# Soliciting established photography businesses...



## CaptainNapalm (Sep 17, 2013)

Lately I've been getting an itch to do more with my photography.  To date, I've treated it as my prime hobby, but some day I would like to hopefully turn it into something that will supplement my income.  I'd like to keep my primary job, which I'm very happy with, but maybe make some extra coin doing gigs on the side.  

In order to do this though, I will need more than just the ability to take good photos, I will need some hands on experience on how photographers work and run their business.  So I had an idea and I'm wondering if it would be appropriate for me to contact certain photographers/ photography studios in my area and ask them if I can volunteer to help them with anything they need.  For example, I would love to accompany a photographer to a wedding where I would help them with anything they need (even make their coffee runs) and have the opportunity to snap some of my own shots.  I don't want to charge anything for my time but use this opportunity as an experience builder.  I also would be interested in editing photos for photography studios for free as a learning exercise, again on a volunteer basis.  I guess my question is, would it be okay for me to email businesses and present them with this proposal? Is this something that people do? Would these studios let me do this? I'm just looking for opinions from people with more experience on this matter.

Thanks in advance!


----------



## rexbobcat (Sep 17, 2013)

Sounds like a good idea, but be aware that they might want you to sign a non-compete clause if you have any possibility of being in direct competition to them.

And I'd also be transparent. Don't be all like "hey I just want to learn more about photography as a hobby" *wink* *wink*


----------



## Murray Bloom (Sep 17, 2013)

Even though it happens all the time, phorographers don't like training their competitors.


----------



## tirediron (Sep 17, 2013)

Moving to 'Aspiring Professionals' forum.


----------



## Overread (Sep 17, 2013)

Apprenticing/assisting/second shooting/interning are all valid ways to get in the field experience whilst working for an established firm. Sometimes you'll pay the photographer and sometimes they'll pay you a wage whilst working for them in the capacity. It's also worth noting that not everyone with a camera wants to be or enjoys being the boss - the boss has to balance the books - do the paperwork - marketing - sourcing- client meetings etc... You could well find that a good professional relationship and work with an established firm is by far more enjoyable than intending to strike out on your own. 

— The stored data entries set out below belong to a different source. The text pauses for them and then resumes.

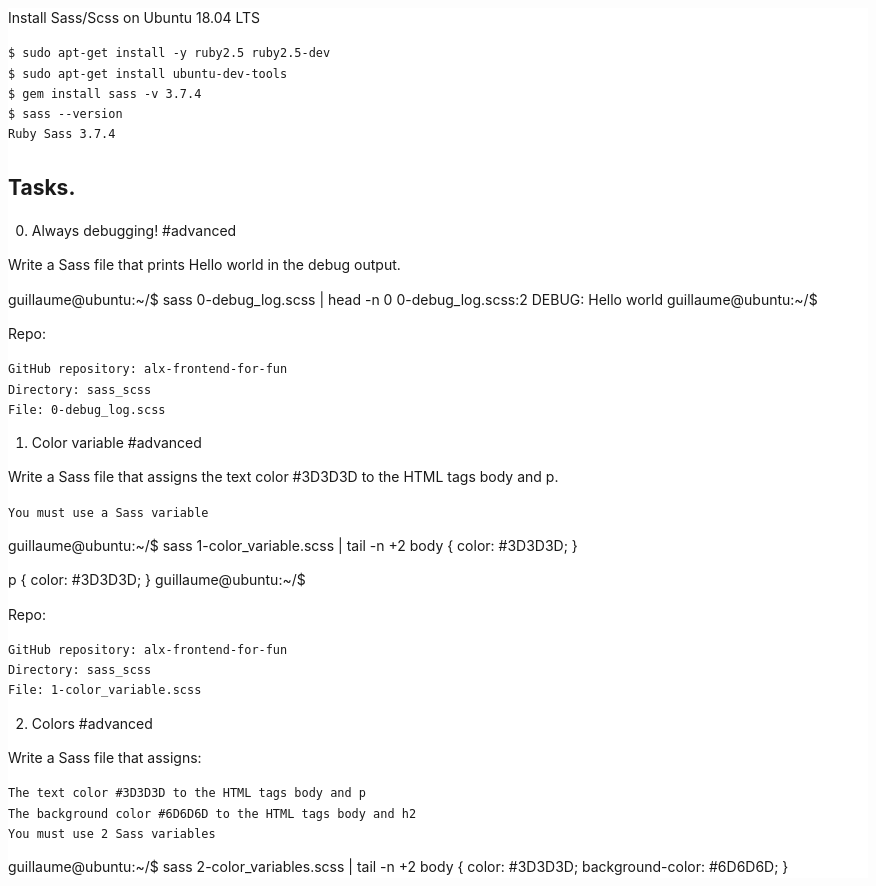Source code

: Install Sass/Scss on Ubuntu 18.04 LTS

    $ sudo apt-get install -y ruby2.5 ruby2.5-dev
    $ sudo apt-get install ubuntu-dev-tools
    $ gem install sass -v 3.7.4
    $ sass --version
    Ruby Sass 3.7.4

## Tasks.
0. Always debugging!
#advanced

Write a Sass file that prints Hello world in the debug output.

guillaume@ubuntu:~/$ sass 0-debug_log.scss | head -n 0
0-debug_log.scss:2 DEBUG: Hello world
guillaume@ubuntu:~/$ 

Repo:

    GitHub repository: alx-frontend-for-fun
    Directory: sass_scss
    File: 0-debug_log.scss

1. Color variable
#advanced

Write a Sass file that assigns the text color #3D3D3D to the HTML tags body and p.

    You must use a Sass variable

guillaume@ubuntu:~/$ sass 1-color_variable.scss | tail -n +2
body {
  color: #3D3D3D; }

p {
  color: #3D3D3D; }
guillaume@ubuntu:~/$ 

Repo:

    GitHub repository: alx-frontend-for-fun
    Directory: sass_scss
    File: 1-color_variable.scss

2. Colors
#advanced

Write a Sass file that assigns:

    The text color #3D3D3D to the HTML tags body and p
    The background color #6D6D6D to the HTML tags body and h2
    You must use 2 Sass variables

guillaume@ubuntu:~/$ sass 2-color_variables.scss | tail -n +2
body {
  color: #3D3D3D;
  background-color: #6D6D6D; }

Do also keep in mind the non-competing clause - whilst some of these can be challenged in court (just because its in a contract does not always mean its 100% legal and bound) in general if you want to train its best to train outside of the region where you eventually want to work. Even if there is no clause you'll want a good strong relationship with other working professionals in your area if time comes that you do strike out alone (networking with local professionals is key - you gain from their collective experiences and get important contacts for referrals and support if you find you're getting more work than you can take all at the same time and also for if you have an incident and suddenly need to hire a pro to help cover your clients needs).


----------



## gsgary (Sep 18, 2013)

Don't be surprised if you get no replies, going by the amount of people that start threads about starting photography business in the US how would you know who to contact anyway


----------



## KmH (Sep 18, 2013)

CaptainNapalm said:


> I guess my question is, would it be okay for me to email businesses and present them with this proposal?


Sure.
But you're essentially trying to sell a business proposal/relationship, and that's best done in person along with a portfolio of your best work.



CaptainNapalm said:


> Is this something that people do?


 You bet. Is it effective? Rarely.



CaptainNapalm said:


> Would these studios let me do this?


Most won't.
Most studio owners and home based full-time photographers have very little, if any, spare time.
What little bit of spare time they do have usually gets devoted to family, and/or getting relief from the stress of running the business.


----------